Accuracy of own approach on 50 randomly chosen words:  94.0


# Testing our approach on entire test set

**Obtaining tagless words for experimentation**

In [15]:
test_untagged = []
for i in range(len(test_set)):
  test_untagged.append(test_set[i][0])

**Obtaining tags for untagged test set in the batches of 2000**
Here, experimentation was done with different batch sizes and following results were obtained.
*   Batch size 500 - 87.49
*   Batch size 2000 - 87.87
*   Batch size 5000 - 88.03



In [27]:
size = 2000
start = 0
end = min(size,len(test_untagged) - start)
accuracy = []
for k in range(len(test_untagged)//size + 1):
  res = []
  pred_set = viterbi(test_untagged[start:end], unique_tags, train_set)
  for i, j in zip(pred_set, test_set[start:end]):
    if i == j: res.append(i) 
  accuracy.append((len(res)/len(pred_set))*100)
  start = start + size
  end = start + min(size,len(test_untagged) - start)
  print("Accuracy for batch no.", k+1, ":", round(accuracy[k],2))

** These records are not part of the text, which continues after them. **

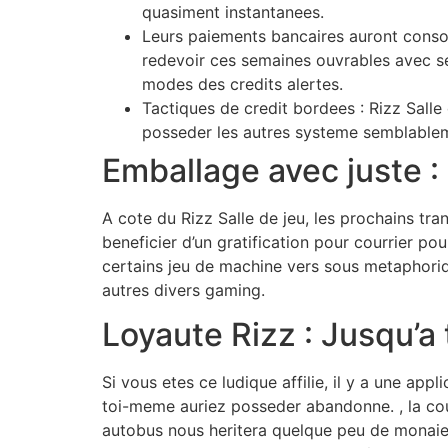
quasiment instantanees.
Leurs paiements bancaires auront consom
redevoir ces semaines ouvrables avec se 
modes des credits alertes.
Tactiques de credit bordees : Rizz Salle
posseder les autres systeme semblableme
Emballage avec juste :
A cote du Rizz Salle de jeu, les prochains t
beneficier d’un gratification pour courrier po
certains jeu de machine vers sous metaphoriq
autres divers gaming.
Loyaute Rizz : Jusqu’a
Si vous etes ce ludique affilie, il y a une ap
toi-meme auriez posseder abandonne. , la coul
autobus nous heritera quelque peu de monaie ma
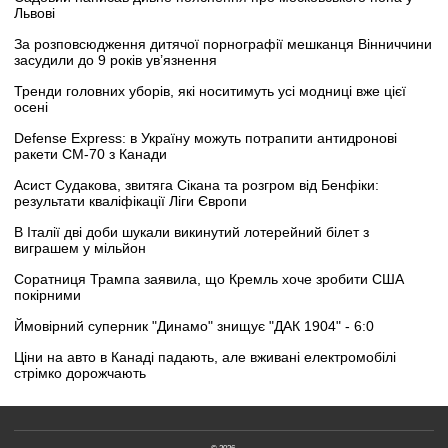
Львові
За розповсюдження дитячої порнографії мешканця Вінниччини
засудили до 9 років ув’язнення
Тренди головних уборів, які носитимуть усі модниці вже цієї
осені
Defense Express: в Україну можуть потрапити антидронові
ракети CM-70 з Канади
Асист Судакова, звитяга Сікана та розгром від Бенфіки:
результати кваліфікації Ліги Європи
В Італії дві доби шукали викинутий лотерейний білет з
виграшем у мільйон
Соратниця Трампа заявила, що Кремль хоче зробити США
покірними
Ймовірний суперник "Динамо" знищує "ДАК 1904" - 6:0
Ціни на авто в Канаді падають, але вживані електромобілі
стрімко дорожчають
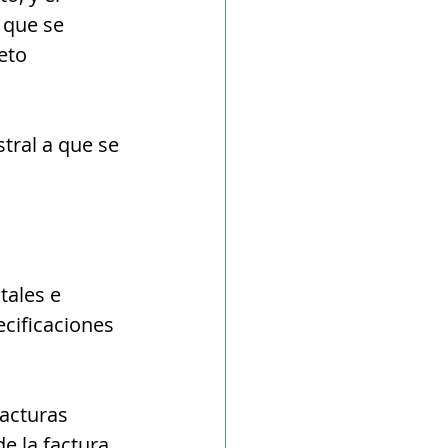
 que se 
eto 
stral a que se 
tales e 
ecificaciones 
facturas 
e la factura 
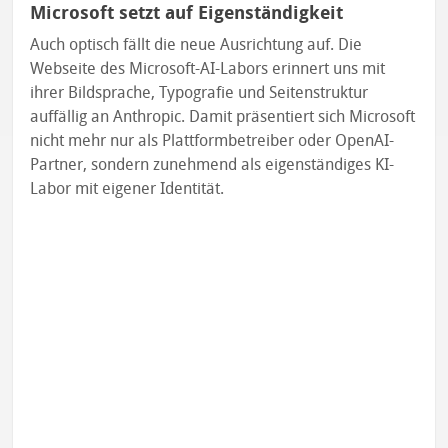
Microsoft setzt auf Eigenständigkeit
Auch optisch fällt die neue Ausrichtung auf. Die
Webseite des Microsoft-AI-Labors erinnert uns mit
ihrer Bildsprache, Typografie und Seitenstruktur
auffällig an Anthropic. Damit präsentiert sich Microsoft
nicht mehr nur als Plattformbetreiber oder OpenAI-
Partner, sondern zunehmend als eigenständiges KI-
Labor mit eigener Identität.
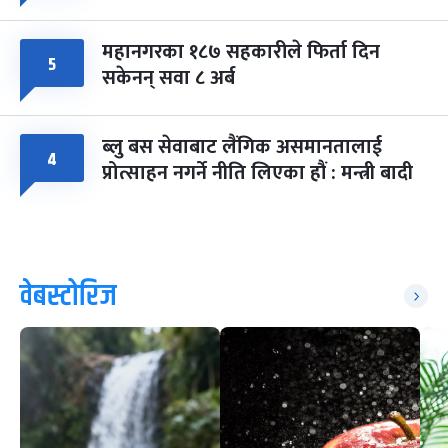
महानगरका १८७ सहकारीले फिर्ता दिन
५
सकेनन् सवा ८ अर्ब
ब्लु बस सेवाबाट लैंगिक असमानतालाई
४
प्रोत्साहन नगर्ने नीति लिएका हौं : मन्त्री बादी
वेबस्टोरिज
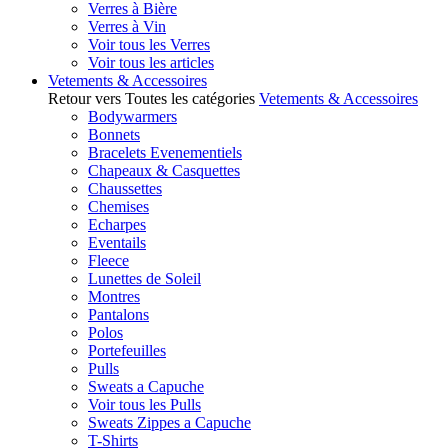
Verres à Bière
Verres à Vin
Voir tous les Verres
Voir tous les articles
Vetements & Accessoires
Retour vers Toutes les catégories
Vetements & Accessoires
Bodywarmers
Bonnets
Bracelets Evenementiels
Chapeaux & Casquettes
Chaussettes
Chemises
Echarpes
Eventails
Fleece
Lunettes de Soleil
Montres
Pantalons
Polos
Portefeuilles
Pulls
Sweats a Capuche
Voir tous les Pulls
Sweats Zippes a Capuche
T-Shirts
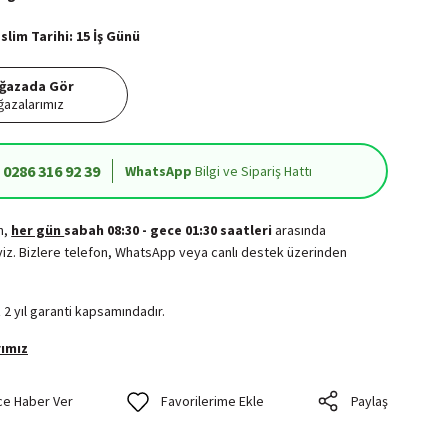
lim Tarihi: 15 İş Günü
ğazada Gör
azalarımız
0286 316 92 39
WhatsApp
Bilgi ve Sipariş Hattı
in,
her gün
sabah 08:30 - gece 01:30 saatleri
arasında
iz. Bizlere telefon, WhatsApp veya canlı destek üzerinden
.
 2 yıl garanti kapsamındadır.
ımız
ce Haber Ver
Paylaş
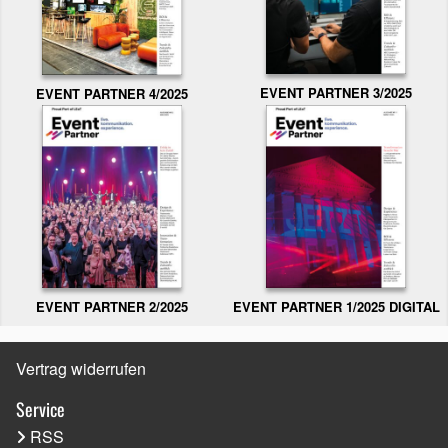
EVENT PARTNER 3/2025
EVENT PARTNER 4/2025
EVENT PARTNER 2/2025
EVENT PARTNER 1/2025 DIGITAL
Vertrag widerrufen
Service
RSS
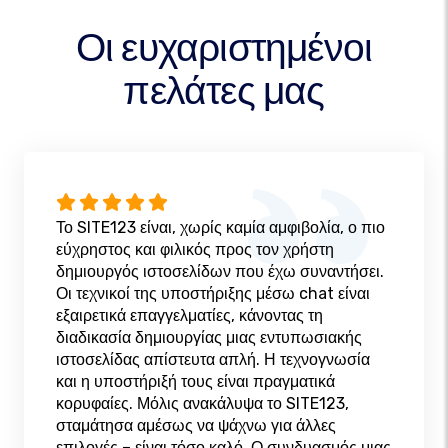
Οι ευχαριστημένοι
πελάτες μας
Το SITE123 είναι, χωρίς καμία αμφιβολία, ο πιο
εύχρηστος και φιλικός προς τον χρήστη
δημιουργός ιστοσελίδων που έχω συναντήσει.
Οι τεχνικοί της υποστήριξης μέσω chat είναι
εξαιρετικά επαγγελματίες, κάνοντας τη
διαδικασία δημιουργίας μιας εντυπωσιακής
ιστοσελίδας απίστευτα απλή. Η τεχνογνωσία
και η υποστήριξή τους είναι πραγματικά
κορυφαίες. Μόλις ανακάλυψα το SITE123,
σταμάτησα αμέσως να ψάχνω για άλλες
επιλογές – είναι τόσο καλό. Ο συνδυασμός μιας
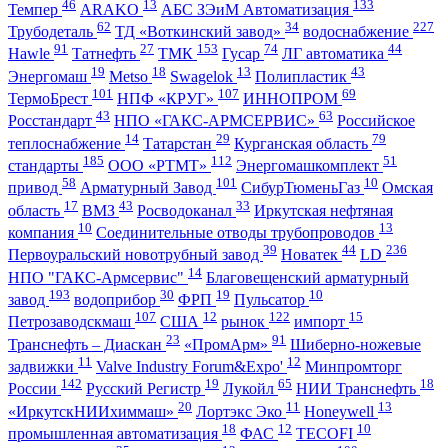
46
13
133
Темпер
ARAKO
АБС ЗЭиМ Автоматизация
62
34
227
Трубодеталь
ТД «Воткинский завод»
водоснабжение
91
27
153
74
44
Hawle
Татнефть
ТМК
Гусар
ЛГ автоматика
19
18
13
43
Энергомаш
Metso
Swagelok
Полипластик
101
107
69
ТермоБрест
НПФ «КРУГ»
ИННОПРОМ
43
63
Росстандарт
НПО «ГАКС-АРМСЕРВИС»
Российское
14
29
79
теплоснабжение
Татарстан
Курганская область
185
112
51
стандарты
ООО «РТМТ»
Энергомашкомплект
58
101
10
привод
Арматурный Завод
СибурТюменьГаз
Омская
17
43
33
область
ВМЗ
Росводоканал
Иркутская нефтяная
10
13
компания
Соединительные отводы трубопроводов
39
44
236
Первоуральский новотрубный завод
Новатек
LD
14
НПО "ГАКС-Армсервис"
Благовещенский арматурный
193
30
19
10
завод
водоприбор
ФРП
Пульсатор
107
12
122
15
Петрозаводскмаш
США
рынок
импорт
23
91
Транснефть – Диаскан
«ПромАрм»
Шиберно-ножевые
11
12
задвижки
Valve Industry Forum&Expo'
Минпромторг
142
19
65
18
России
Русский Регистр
Лукойл
НИИ Транснефть
20
11
13
«ИркутскНИИхиммаш»
Лортэкс Эко
Honeywell
18
12
10
промышленная автоматизация
ФАС
TECOFI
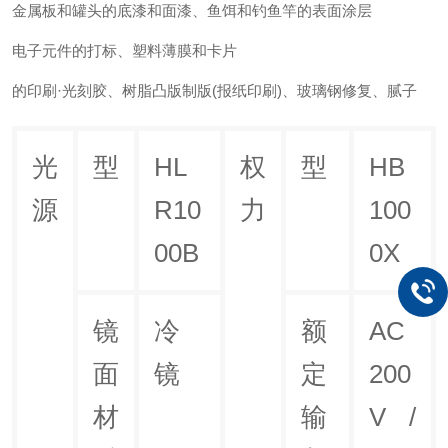
金属板和罐头的底漆和面漆、鱼饵和钓鱼竿的表面涂层
电子元件的打标、塑料薄膜和卡片
的印刷·光刻胶、树脂凸版制版(报纸印刷)、玻璃钢修复、腻子
光
型
HL
权
型
HB
源
R10
力
100
00B
0X
镜
冷
额
AC
面
镜
定
200
材
输
V /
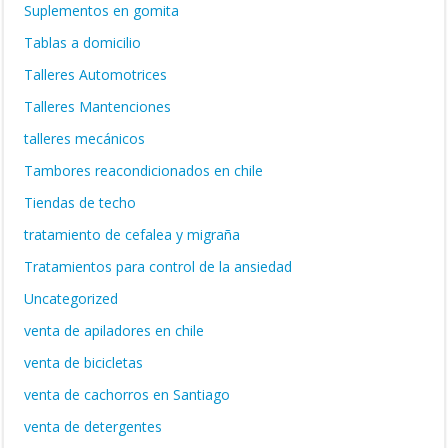
Suplementos en gomita
Tablas a domicilio
Talleres Automotrices
Talleres Mantenciones
talleres mecánicos
Tambores reacondicionados en chile
Tiendas de techo
tratamiento de cefalea y migraña
Tratamientos para control de la ansiedad
Uncategorized
venta de apiladores en chile
venta de bicicletas
venta de cachorros en Santiago
venta de detergentes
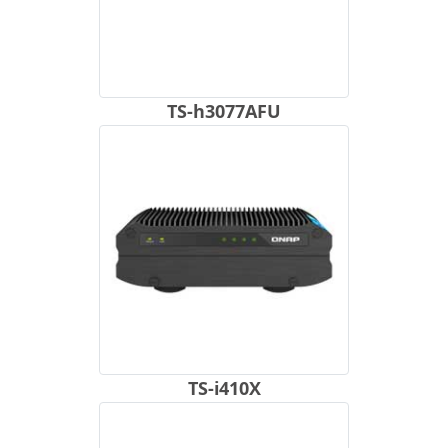
TS-h3077AFU
TS-i410X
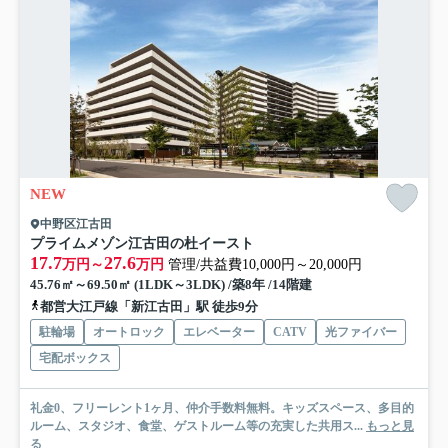
NEW
中野区江古田
プライムメゾン江古田の杜イースト
17.7
27.6
万円～
万円
管理/共益費10,000円～20,000円
45.76㎡～69.50㎡ (1LDK～3LDK) /築8年 /14階建
都営大江戸線「新江古田」駅 徒歩9分
駐輪場
オートロック
エレベーター
CATV
光ファイバー
宅配ボックス
礼金0、フリーレント1ヶ月、仲介手数料無料。キッズスペース、多目的
ルーム、スタジオ、食堂、ゲストルーム等の充実した共用ス...
もっと見
る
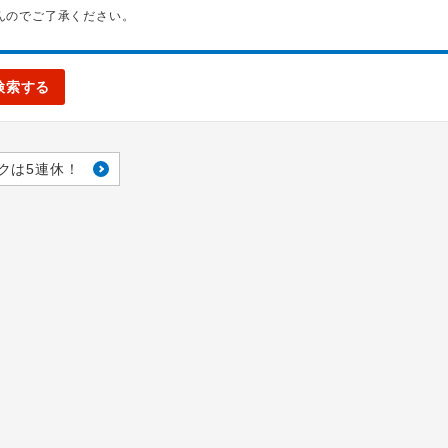
んのでご了承ください。
検索する
クは5連休！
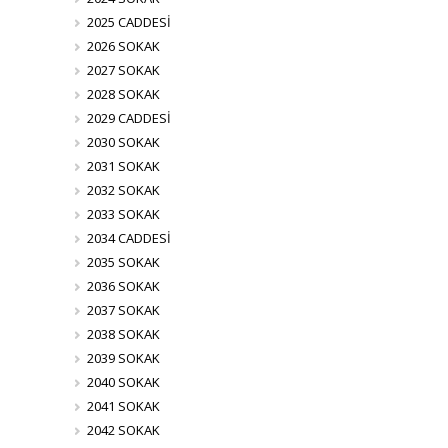
2025 CADDESİ
2026 SOKAK
2027 SOKAK
2028 SOKAK
2029 CADDESİ
2030 SOKAK
2031 SOKAK
2032 SOKAK
2033 SOKAK
2034 CADDESİ
2035 SOKAK
2036 SOKAK
2037 SOKAK
2038 SOKAK
2039 SOKAK
2040 SOKAK
2041 SOKAK
2042 SOKAK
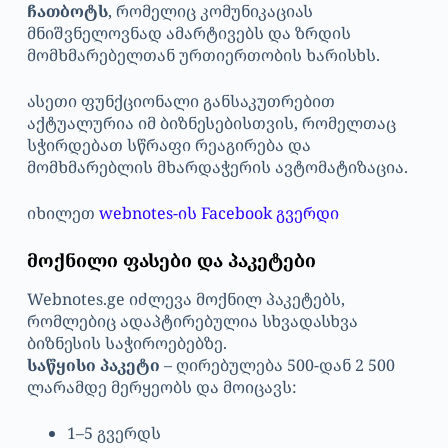
ჩათბოტს
, რომელიც კომუნიკაციას
მნიშვნელოვნად ამარტივებს და ზრდის
მომხმარებელთან ურთიერთობის ხარისხს.
ასეთი ფუნქციონალი განსაკუთრებით
აქტუალურია იმ ბიზნესებისთვის, რომელთაც
სჭირდებათ სწრაფი რეაგირება და
მომხმარებლის მხარდაჭერის ავტომატიზაცია.
იხილეთ
webnotes-ის Facebook გვერდი
მოქნილი ფასები და პაკეტები
Webnotes.ge იძლევა მოქნილ პაკეტებს,
რომლებიც ადაპტირებულია სხვადასხვა
ბიზნესის საჭიროებებზე.
საწყისი პაკეტი
– ღირებულება 500-დან 2 500
ლარამდე მერყეობს და მოიცავს:
1–5 გვერდს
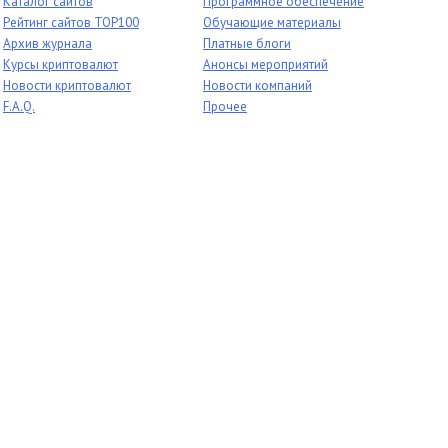
Каталог сайтов
Программное обеспечение
Рейтинг сайтов TOP100
Обучающие материалы
Архив журнала
Платные блоги
Курсы криптовалют
Анонсы мероприятий
Новости криптовалют
Новости компаний
F.A.Q.
Прочее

Accuracy for batch no. 1 : 87.75
Accuracy for batch no. 2 : 87.25
Accuracy for batch no. 3 : 87.2
Accuracy for batch no. 4 : 87.8
Accuracy for batch no. 5 : 87.3
Accuracy for batch no. 6 : 88.1
Accuracy for batch no. 7 : 86.85
Accuracy for batch no. 8 : 88.15
Accuracy for batch no. 9 : 89.65
Accuracy for batch no. 10 : 87.35
Accuracy for batch no. 11 : 89.19


**Obtaining average accuracy of all batches**

In [28]:
print('Accuracy using own HMM trainer: ',round(statistics.mean(accuracy),2))

Accuracy using own HMM trainer:  87.87


# Performing HMM on test set using NLTK pre-existing model

In [23]:
from nltk.tag import hmm

tagger = nltk.HiddenMarkovModelTagger.train([train_set])
tagger.tag(test_untagged)
print("Accuracy using NLTK HMM trainer:", round(tagger.evaluate([test_set])*100,2))

Accuracy using NLTK HMM trainer: 92.05